§ **Task to complete**:
Copy out the listing below word for word, from its first line through the line that contains "scientific name: Mirabilis nyctaginea", both ends included.

§ **Provided records**:

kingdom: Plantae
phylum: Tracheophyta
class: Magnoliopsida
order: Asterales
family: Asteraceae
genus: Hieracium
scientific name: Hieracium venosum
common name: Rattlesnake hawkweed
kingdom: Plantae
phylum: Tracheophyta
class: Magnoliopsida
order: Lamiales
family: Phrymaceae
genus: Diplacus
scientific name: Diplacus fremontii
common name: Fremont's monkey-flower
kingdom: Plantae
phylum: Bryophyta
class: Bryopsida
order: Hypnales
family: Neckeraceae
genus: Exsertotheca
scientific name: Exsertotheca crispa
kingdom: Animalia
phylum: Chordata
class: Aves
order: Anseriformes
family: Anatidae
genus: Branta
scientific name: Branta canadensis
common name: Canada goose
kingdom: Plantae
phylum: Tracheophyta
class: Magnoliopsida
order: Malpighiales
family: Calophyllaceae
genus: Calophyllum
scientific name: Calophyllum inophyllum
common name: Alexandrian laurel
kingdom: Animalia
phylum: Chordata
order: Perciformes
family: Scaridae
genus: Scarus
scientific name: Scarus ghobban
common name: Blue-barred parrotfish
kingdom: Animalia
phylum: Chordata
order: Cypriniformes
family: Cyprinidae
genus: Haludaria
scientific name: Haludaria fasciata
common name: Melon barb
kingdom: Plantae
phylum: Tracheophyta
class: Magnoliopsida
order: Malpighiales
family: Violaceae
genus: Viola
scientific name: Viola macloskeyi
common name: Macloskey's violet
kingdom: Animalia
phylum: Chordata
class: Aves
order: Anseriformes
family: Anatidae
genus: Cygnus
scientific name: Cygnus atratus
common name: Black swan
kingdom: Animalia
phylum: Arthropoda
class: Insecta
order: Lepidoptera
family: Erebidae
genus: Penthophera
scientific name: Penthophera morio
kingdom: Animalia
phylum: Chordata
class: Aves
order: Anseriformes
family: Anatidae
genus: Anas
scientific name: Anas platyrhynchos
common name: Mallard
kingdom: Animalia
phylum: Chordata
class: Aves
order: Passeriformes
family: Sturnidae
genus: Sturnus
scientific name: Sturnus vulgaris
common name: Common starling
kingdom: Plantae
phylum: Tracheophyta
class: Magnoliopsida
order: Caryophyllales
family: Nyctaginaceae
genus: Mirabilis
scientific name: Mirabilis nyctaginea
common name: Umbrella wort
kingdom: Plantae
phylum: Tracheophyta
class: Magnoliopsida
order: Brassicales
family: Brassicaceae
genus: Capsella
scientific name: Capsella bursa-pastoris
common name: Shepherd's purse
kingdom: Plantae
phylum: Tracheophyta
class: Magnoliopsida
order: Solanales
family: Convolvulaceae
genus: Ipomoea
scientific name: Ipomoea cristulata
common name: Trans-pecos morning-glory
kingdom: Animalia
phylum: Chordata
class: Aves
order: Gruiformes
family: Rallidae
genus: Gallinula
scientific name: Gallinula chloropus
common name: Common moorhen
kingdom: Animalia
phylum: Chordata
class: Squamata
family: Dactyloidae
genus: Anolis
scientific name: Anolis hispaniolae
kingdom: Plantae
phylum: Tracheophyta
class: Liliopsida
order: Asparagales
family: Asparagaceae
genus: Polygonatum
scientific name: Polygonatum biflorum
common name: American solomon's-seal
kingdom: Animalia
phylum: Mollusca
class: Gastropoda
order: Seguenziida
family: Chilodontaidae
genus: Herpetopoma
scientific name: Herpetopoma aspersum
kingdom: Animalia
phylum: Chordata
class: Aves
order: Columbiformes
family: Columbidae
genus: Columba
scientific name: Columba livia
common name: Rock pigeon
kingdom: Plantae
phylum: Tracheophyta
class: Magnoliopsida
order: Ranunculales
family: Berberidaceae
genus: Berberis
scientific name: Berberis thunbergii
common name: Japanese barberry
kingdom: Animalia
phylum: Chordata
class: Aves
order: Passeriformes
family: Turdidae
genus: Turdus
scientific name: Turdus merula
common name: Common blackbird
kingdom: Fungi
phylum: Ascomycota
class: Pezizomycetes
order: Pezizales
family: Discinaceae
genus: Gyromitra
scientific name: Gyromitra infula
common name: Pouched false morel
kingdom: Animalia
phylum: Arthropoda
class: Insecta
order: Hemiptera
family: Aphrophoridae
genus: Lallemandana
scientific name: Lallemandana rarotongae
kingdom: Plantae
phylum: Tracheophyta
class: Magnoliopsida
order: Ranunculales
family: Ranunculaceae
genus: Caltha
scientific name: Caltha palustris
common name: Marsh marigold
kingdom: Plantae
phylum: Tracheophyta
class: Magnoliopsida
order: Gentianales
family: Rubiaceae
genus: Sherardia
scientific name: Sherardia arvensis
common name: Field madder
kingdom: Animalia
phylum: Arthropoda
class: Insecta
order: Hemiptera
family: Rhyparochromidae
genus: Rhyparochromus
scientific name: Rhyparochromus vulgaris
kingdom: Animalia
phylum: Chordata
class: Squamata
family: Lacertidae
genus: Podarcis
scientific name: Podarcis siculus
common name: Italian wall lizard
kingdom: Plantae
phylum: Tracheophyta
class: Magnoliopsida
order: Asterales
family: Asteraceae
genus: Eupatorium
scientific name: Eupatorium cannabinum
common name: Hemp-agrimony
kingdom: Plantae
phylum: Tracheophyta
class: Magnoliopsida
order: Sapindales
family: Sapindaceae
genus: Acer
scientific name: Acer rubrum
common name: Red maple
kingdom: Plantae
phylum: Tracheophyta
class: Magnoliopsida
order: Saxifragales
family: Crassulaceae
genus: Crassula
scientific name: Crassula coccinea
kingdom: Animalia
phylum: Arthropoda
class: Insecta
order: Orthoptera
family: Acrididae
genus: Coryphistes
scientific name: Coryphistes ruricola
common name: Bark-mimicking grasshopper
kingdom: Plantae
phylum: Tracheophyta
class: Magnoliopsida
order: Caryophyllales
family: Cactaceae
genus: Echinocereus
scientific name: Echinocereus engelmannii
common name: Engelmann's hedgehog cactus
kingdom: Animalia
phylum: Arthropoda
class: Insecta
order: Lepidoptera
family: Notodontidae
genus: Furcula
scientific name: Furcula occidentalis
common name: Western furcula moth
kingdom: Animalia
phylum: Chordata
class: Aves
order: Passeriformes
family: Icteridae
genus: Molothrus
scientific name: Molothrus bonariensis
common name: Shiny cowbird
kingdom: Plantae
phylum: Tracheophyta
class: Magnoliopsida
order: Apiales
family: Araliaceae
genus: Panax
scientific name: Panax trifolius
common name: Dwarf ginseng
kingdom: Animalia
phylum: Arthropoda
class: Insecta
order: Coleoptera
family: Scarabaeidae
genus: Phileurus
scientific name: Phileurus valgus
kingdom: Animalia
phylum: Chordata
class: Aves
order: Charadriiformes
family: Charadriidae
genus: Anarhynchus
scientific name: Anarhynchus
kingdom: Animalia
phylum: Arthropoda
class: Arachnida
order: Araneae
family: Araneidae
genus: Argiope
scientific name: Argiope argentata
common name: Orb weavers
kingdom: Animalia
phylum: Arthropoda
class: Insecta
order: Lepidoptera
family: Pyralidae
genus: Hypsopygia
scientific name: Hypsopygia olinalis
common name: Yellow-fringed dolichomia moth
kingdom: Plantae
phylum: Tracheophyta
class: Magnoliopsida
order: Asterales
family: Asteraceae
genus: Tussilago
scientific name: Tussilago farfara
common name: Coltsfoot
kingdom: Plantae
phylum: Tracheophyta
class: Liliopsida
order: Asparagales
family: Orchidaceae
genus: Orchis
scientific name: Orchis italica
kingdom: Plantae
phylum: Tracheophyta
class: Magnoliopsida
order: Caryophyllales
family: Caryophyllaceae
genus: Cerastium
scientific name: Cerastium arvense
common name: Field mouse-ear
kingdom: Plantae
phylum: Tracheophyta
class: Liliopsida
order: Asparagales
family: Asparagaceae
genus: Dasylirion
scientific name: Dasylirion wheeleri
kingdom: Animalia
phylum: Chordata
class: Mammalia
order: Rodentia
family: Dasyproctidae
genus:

§ **Complete answer**:
kingdom: Plantae
phylum: Tracheophyta
class: Magnoliopsida
order: Asterales
family: Asteraceae
genus: Hieracium
scientific name: Hieracium venosum
common name: Rattlesnake hawkweed
kingdom: Plantae
phylum: Tracheophyta
class: Magnoliopsida
order: Lamiales
family: Phrymaceae
genus: Diplacus
scientific name: Diplacus fremontii
common name: Fremont's monkey-flower
kingdom: Plantae
phylum: Bryophyta
class: Bryopsida
order: Hypnales
family: Neckeraceae
genus: Exsertotheca
scientific name: Exsertotheca crispa
kingdom: Animalia
phylum: Chordata
class: Aves
order: Anseriformes
family: Anatidae
genus: Branta
scientific name: Branta canadensis
common name: Canada goose
kingdom: Plantae
phylum: Tracheophyta
class: Magnoliopsida
order: Malpighiales
family: Calophyllaceae
genus: Calophyllum
scientific name: Calophyllum inophyllum
common name: Alexandrian laurel
kingdom: Animalia
phylum: Chordata
order: Perciformes
family: Scaridae
genus: Scarus
scientific name: Scarus ghobban
common name: Blue-barred parrotfish
kingdom: Animalia
phylum: Chordata
order: Cypriniformes
family: Cyprinidae
genus: Haludaria
scientific name: Haludaria fasciata
common name: Melon barb
kingdom: Plantae
phylum: Tracheophyta
class: Magnoliopsida
order: Malpighiales
family: Violaceae
genus: Viola
scientific name: Viola macloskeyi
common name: Macloskey's violet
kingdom: Animalia
phylum: Chordata
class: Aves
order: Anseriformes
family: Anatidae
genus: Cygnus
scientific name: Cygnus atratus
common name: Black swan
kingdom: Animalia
phylum: Arthropoda
class: Insecta
order: Lepidoptera
family: Erebidae
genus: Penthophera
scientific name: Penthophera morio
kingdom: Animalia
phylum: Chordata
class: Aves
order: Anseriformes
family: Anatidae
genus: Anas
scientific name: Anas platyrhynchos
common name: Mallard
kingdom: Animalia
phylum: Chordata
class: Aves
order: Passeriformes
family: Sturnidae
genus: Sturnus
scientific name: Sturnus vulgaris
common name: Common starling
kingdom: Plantae
phylum: Tracheophyta
class: Magnoliopsida
order: Caryophyllales
family: Nyctaginaceae
genus: Mirabilis
scientific name: Mirabilis nyctaginea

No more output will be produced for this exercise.